▸ **Problem description**:
Copy out the lines of each record below, swapping "Dry January" for "Sober October" wherever it appears and leaving everything else as it is.

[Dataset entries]

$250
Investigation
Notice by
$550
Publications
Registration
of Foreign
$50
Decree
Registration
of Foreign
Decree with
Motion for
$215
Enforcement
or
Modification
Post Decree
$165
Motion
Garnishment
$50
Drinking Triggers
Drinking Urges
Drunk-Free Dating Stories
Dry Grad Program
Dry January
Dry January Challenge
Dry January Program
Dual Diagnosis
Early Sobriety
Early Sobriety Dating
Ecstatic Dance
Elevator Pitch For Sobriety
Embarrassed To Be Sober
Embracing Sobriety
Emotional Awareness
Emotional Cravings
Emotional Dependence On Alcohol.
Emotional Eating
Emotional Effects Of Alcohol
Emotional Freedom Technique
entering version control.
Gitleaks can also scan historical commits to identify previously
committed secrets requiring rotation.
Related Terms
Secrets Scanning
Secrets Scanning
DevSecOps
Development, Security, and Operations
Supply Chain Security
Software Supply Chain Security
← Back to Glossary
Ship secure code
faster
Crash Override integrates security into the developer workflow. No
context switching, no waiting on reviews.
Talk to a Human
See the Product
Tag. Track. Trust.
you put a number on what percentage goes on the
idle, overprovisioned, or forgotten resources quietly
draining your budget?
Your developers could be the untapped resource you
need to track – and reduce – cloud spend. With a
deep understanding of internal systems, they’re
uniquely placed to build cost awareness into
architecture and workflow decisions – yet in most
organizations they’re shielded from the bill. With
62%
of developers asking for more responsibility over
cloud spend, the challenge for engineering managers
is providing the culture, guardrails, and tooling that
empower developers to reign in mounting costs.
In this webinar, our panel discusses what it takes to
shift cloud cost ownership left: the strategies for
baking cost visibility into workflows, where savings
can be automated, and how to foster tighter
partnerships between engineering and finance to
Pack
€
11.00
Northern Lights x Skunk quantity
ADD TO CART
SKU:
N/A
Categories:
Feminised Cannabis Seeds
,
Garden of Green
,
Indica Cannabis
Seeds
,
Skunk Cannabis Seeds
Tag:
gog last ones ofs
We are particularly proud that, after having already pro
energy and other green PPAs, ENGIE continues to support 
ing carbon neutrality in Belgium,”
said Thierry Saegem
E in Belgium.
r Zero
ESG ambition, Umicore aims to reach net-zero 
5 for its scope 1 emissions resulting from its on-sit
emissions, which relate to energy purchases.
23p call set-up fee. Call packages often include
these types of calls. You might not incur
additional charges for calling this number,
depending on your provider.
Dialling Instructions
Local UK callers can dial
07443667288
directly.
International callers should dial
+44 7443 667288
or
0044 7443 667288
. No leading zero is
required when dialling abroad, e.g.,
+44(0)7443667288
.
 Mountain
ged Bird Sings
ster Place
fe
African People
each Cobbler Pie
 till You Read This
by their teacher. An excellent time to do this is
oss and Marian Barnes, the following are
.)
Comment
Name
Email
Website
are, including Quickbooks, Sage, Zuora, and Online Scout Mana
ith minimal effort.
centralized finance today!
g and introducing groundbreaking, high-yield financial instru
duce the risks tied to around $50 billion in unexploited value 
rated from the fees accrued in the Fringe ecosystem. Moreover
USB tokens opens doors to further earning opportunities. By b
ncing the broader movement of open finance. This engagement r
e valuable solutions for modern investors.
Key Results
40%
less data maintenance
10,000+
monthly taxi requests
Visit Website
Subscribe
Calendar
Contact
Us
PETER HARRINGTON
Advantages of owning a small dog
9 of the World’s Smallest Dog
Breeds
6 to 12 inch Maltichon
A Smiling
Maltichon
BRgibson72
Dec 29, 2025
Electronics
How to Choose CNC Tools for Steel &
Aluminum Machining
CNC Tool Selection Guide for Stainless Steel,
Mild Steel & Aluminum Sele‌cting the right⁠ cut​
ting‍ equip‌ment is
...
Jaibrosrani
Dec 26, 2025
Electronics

▸ **Answer for this exercise**:
$250
Investigation
Notice by
$550
Publications
Registration
of Foreign
$50
Decree
Registration
of Foreign
Decree with
Motion for
$215
Enforcement
or
Modification
Post Decree
$165
Motion
Garnishment
$50
Drinking Triggers
Drinking Urges
Drunk-Free Dating Stories
Dry Grad Program
Sober October
Sober October Challenge
Sober October Program
Dual Diagnosis
Early Sobriety
Early Sobriety Dating
Ecstatic Dance
Elevator Pitch For Sobriety
Embarrassed To Be Sober
Embracing Sobriety
Emotional Awareness
Emotional Cravings
Emotional Dependence On Alcohol.
Emotional Eating
Emotional Effects Of Alcohol
Emotional Freedom Technique
entering version control.
Gitleaks can also scan historical commits to identify previously
committed secrets requiring rotation.
Related Terms
Secrets Scanning
Secrets Scanning
DevSecOps
Development, Security, and Operations
Supply Chain Security
Software Supply Chain Security
← Back to Glossary
Ship secure code
faster
Crash Override integrates security into the developer workflow. No
context switching, no waiting on reviews.
Talk to a Human
See the Product
Tag. Track. Trust.
you put a number on what percentage goes on the
idle, overprovisioned, or forgotten resources quietly
draining your budget?
Your developers could be the untapped resource you
need to track – and reduce – cloud spend. With a
deep understanding of internal systems, they’re
uniquely placed to build cost awareness into
architecture and workflow decisions – yet in most
organizations they’re shielded from the bill. With
62%
of developers asking for more responsibility over
cloud spend, the challenge for engineering managers
is providing the culture, guardrails, and tooling that
empower developers to reign in mounting costs.
In this webinar, our panel discusses what it takes to
shift cloud cost ownership left: the strategies for
baking cost visibility into workflows, where savings
can be automated, and how to foster tighter
partnerships between engineering and finance to
Pack
€
11.00
Northern Lights x Skunk quantity
ADD TO CART
SKU:
N/A
Categories:
Feminised Cannabis Seeds
,
Garden of Green
,
Indica Cannabis
Seeds
,
Skunk Cannabis Seeds
Tag:
gog last ones ofs
We are particularly proud that, after having already pro
energy and other green PPAs, ENGIE continues to support 
ing carbon neutrality in Belgium,”
said Thierry Saegem
E in Belgium.
r Zero
ESG ambition, Umicore aims to reach net-zero 
5 for its scope 1 emissions resulting from its on-sit
emissions, which relate to energy purchases.
23p call set-up fee. Call packages often include
these types of calls. You might not incur
additional charges for calling this number,
depending on your provider.
Dialling Instructions
Local UK callers can dial
07443667288
directly.
International callers should dial
+44 7443 667288
or
0044 7443 667288
. No leading zero is
required when dialling abroad, e.g.,
+44(0)7443667288
.
 Mountain
ged Bird Sings
ster Place
fe
African People
each Cobbler Pie
 till You Read This
by their teacher. An excellent time to do this is
oss and Marian Barnes, the following are
.)
Comment
Name
Email
Website
are, including Quickbooks, Sage, Zuora, and Online Scout Mana
ith minimal effort.
centralized finance today!
g and introducing groundbreaking, high-yield financial instru
duce the risks tied to around $50 billion in unexploited value 
rated from the fees accrued in the Fringe ecosystem. Moreover
USB tokens opens doors to further earning opportunities. By b
ncing the broader movement of open finance. This engagement r
e valuable solutions for modern investors.
Key Results
40%
less data maintenance
10,000+
monthly taxi requests
Visit Website
Subscribe
Calendar
Contact
Us
PETER HARRINGTON
Advantages of owning a small dog
9 of the World’s Smallest Dog
Breeds
6 to 12 inch Maltichon
A Smiling
Maltichon
BRgibson72
Dec 29, 2025
Electronics
How to Choose CNC Tools for Steel &
Aluminum Machining
CNC Tool Selection Guide for Stainless Steel,
Mild Steel & Aluminum Sele‌cting the right⁠ cut​
ting‍ equip‌ment is
...
Jaibrosrani
Dec 26, 2025
Electronics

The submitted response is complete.